Latest advances in female sexual interest/arousal disorder – Dr. Lau delivered a ground-breaking paper presented at the 22nd Congress of the European Society of Sexual Medicine (ESSM) held in Prague, Czech Republic on January 23, 2020.
As a physician scientist who has pioneered multiple medical technology innovations, Dr. Lau has been working to understand and improve female sexual interest/arousal disorder (SIAD). Having been a gynecologist/cosmetic vaginal surgeon for over 25 years, Dr. Lau is keenly aware of how prevalent sexual dysfunction is, affecting the lives of many women, and yet so challenging to treat. There needs to be an effective theoretical framework to understand the causes of this complex issue in order to come up with the appropriate treatments accordingly. Drawing from his training and working experience as a physicist, and collaborating with his long time research colleague, Professor Leonard Pease of the University of Utah (in Engineering, Internal Medicine and Pharmaceutics), Dr. Lau presented at the ESSM in Prague this past January a ground-breaking approach in using the PLC process control loop model – commonly used in engineering and science – to study SIAD in terms of causations and treatments.

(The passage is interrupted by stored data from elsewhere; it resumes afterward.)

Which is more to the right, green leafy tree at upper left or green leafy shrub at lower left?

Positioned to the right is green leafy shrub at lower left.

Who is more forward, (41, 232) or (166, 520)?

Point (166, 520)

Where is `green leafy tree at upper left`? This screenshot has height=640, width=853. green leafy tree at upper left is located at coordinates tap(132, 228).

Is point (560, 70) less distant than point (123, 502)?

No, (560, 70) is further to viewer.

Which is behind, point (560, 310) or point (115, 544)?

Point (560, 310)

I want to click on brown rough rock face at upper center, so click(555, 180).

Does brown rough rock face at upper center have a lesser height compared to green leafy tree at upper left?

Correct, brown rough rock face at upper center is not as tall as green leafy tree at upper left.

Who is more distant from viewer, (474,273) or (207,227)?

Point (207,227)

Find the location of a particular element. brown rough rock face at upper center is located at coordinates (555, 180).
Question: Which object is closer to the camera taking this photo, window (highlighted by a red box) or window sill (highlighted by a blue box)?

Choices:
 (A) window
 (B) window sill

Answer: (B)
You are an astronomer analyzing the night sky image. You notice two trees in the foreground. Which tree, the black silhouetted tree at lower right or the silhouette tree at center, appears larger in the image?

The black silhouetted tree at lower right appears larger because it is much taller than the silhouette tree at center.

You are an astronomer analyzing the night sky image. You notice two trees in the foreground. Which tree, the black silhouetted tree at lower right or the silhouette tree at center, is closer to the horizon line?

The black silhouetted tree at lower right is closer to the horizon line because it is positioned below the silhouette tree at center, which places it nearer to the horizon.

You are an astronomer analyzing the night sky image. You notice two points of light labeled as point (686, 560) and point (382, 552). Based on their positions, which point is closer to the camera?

In summary, the PLC (Programmable Logic Controller) model has inputs from sensors – in the case of SIAD, physical senses and interoceptive awareness, modified by the mechanism of “predictive perception” – in the case of SIAD, for example, past intimate experiences good or bad. These inputs feed into the Central Processing CPU, the brain, to generate the output responses – sexual responses in SIAD. The information for responses is then used to feedback to the sensors and predictive perception mechanism as a control loop. The process is highly automated in our body but can be modified by external interventions, such as treatments for SAID at the central level using Mindfulness Based Cognitive Therapy (MBCT), or vaginal rejuvenation surgery to enhance local sensation in the peripheral level. The PLC model, as proposed by Drs Lau and Pease, can be used to quantify using mathematical models the various input, modifier and output parameters to study and understand the complex problem of SIAD.